From Heartbreak to Hope: The Transformative Power of Grief Circles
I’m so excited to be starting two new Loss & Grief Circles in the coming weeks.
People often ask me how I can stand to talk about grief so much. Isn’t it sad? Doesn’t it get you down?
It’s a fair question. Grief is tender. It holds heartbreak, anger, confusion, and the deep ache of missing someone or something we love. But what I have come to understand—both as an MD and as a health and grief coach—is that to live and love as a human being inevitably includes moments of suffering. Grief is not an abnormal experience; it is a universal one. It touches almost all of us.
And when people ask how I can do this work, the honest answer is: because I have been to the depths of grief myself. I have known that dark night of the soul—a place so heavy and disorienting that I wondered if I would ever find my way back. There was a time when hope felt completely extinguished by the darkness.
And yet, I did return.
In that breaking open, something unexpected happened. My soul cracked in a way that allowed light to enter. I emerged stronger than I had ever been before—not because the pain disappeared, but because I learned I could survive it.
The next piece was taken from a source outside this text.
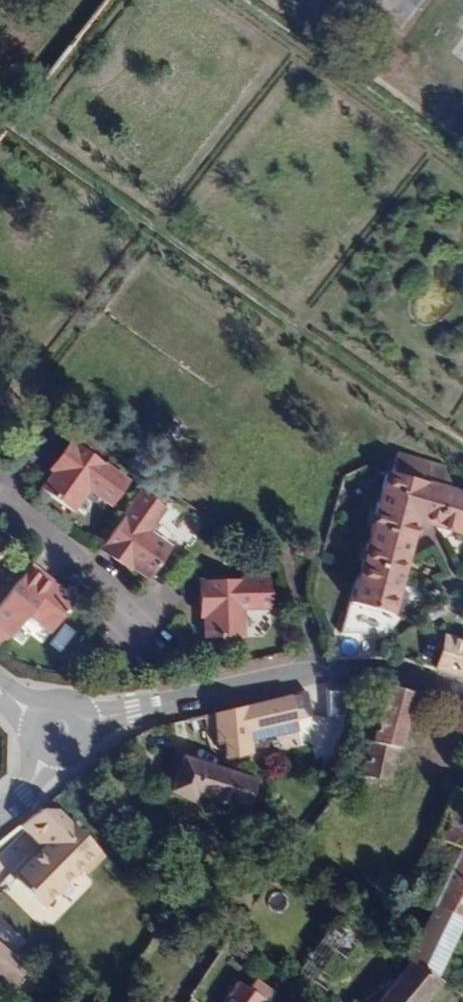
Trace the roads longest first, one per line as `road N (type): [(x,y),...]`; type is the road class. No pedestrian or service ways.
road 1 (residential): [(61,728),(311,672),(388,671),(462,690)]
road 2 (residential): [(0,494),(147,620)]

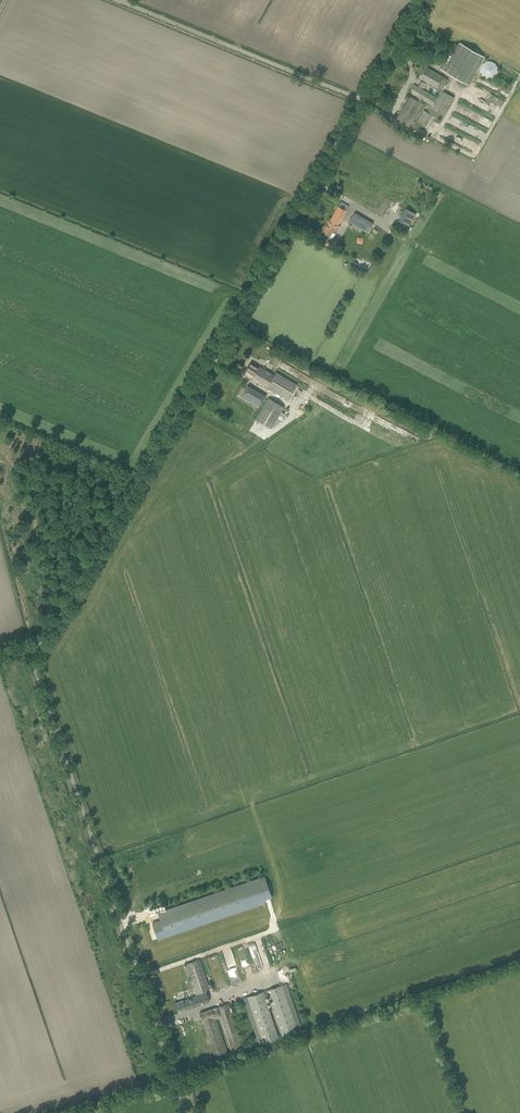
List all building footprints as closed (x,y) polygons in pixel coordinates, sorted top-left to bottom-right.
[(468,85),(484,57),(459,43),(448,61),(446,60),(440,69),(468,85)] [(496,65),(493,62),(491,62),(489,61),(486,62),(484,63),(482,64),(481,67),(480,69),(480,72),(481,74),(483,77),(485,78),(487,79),(490,79),(493,78),(495,77),(497,75),(497,73),(498,70),(497,67),(496,65)] [(396,120),(400,122),(409,128),(423,104),(420,102),(421,99),(429,104),(425,111),(423,110),(417,121),(426,126),(432,116),(441,121),(454,98),(441,90),(442,89),(444,90),(445,88),(443,87),(448,80),(424,66),(418,77),(437,88),(436,90),(440,91),(436,98),(414,85),(409,92),(414,95),(417,96),(415,99),(414,99),(409,96),(396,120)] [(349,206),(346,204),(341,201),(323,232),(327,235),(332,238),(339,226),(338,225),(349,206)] [(405,232),(416,214),(406,208),(395,227),(405,232)] [(348,223),(367,234),(373,223),(354,213),(348,223)] [(276,372),(274,375),(259,366),(258,368),(250,363),(245,370),(254,375),(252,378),(268,387),(267,387),(288,400),(297,385),(276,372)] [(241,397),(245,399),(258,407),(265,396),(252,388),(248,386),(241,397)] [(271,428),(284,407),(268,398),(256,419),(271,428)] [(265,903),(264,900),(272,897),(265,876),(157,912),(160,920),(152,923),(158,939),(265,903)] [(255,970),(263,968),(258,950),(263,948),(262,942),(255,944),(254,942),(247,944),(248,947),(238,950),(238,952),(249,949),(255,970)] [(248,954),(241,956),(245,970),(252,968),(248,954)] [(196,994),(210,989),(199,959),(186,964),(196,994)] [(245,998),(261,1044),(280,1037),(266,995),(270,994),(284,1036),(304,1029),(288,983),(245,998)] [(183,1000),(175,1002),(178,1013),(187,1010),(186,1008),(187,1008),(188,1009),(209,1001),(206,992),(185,1000),(185,1001),(184,1001),(183,1000)] [(229,1003),(205,1011),(200,1013),(215,1057),(227,1052),(216,1019),(220,1018),(232,1053),(244,1049),(229,1003)]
I learned that even in the deepest despair, something within us can endure.
Now, when someone finds themselves in that same shadowed place, I do not feel afraid of it. I recognize it. I can sit there with them. I can hold hope when they cannot. I can walk alongside them, patiently and gently, until the light begins to penetrate again. And it is an honor to do so.
In our circles, we do not gather to wallow in despair or rehearse the unfairness of life. We make space for the sadness and the anger—because they deserve acknowledgment—but we do not stop there. Together, we gently explore meaning. We ask: How do we go on? What now? Who am I becoming through this loss?
Over time, many participants discover that their hard-earned wisdom—the kind that only comes through loving deeply and losing deeply—can become a quiet gift. The compassion forged in their own pain often leads them to soften someone else’s suffering. There is something profoundly healing about that shift: from isolation to connection, from helplessness to purpose.
What moves me most is what consistently shines through when people gather around their hardest stories. It is not despair. It is love.
Again and again, I witness that our capacity for love does not disappear in grief. In fact, it often strengthens and deepens. The very ache we feel is evidence of love that mattered. And perhaps, when we are willing to lean into our grief and truly process it—rather than push it away—we discover that it can expand our hearts. It can help us bring a little more compassion, a little more courage, and a little more light into our world.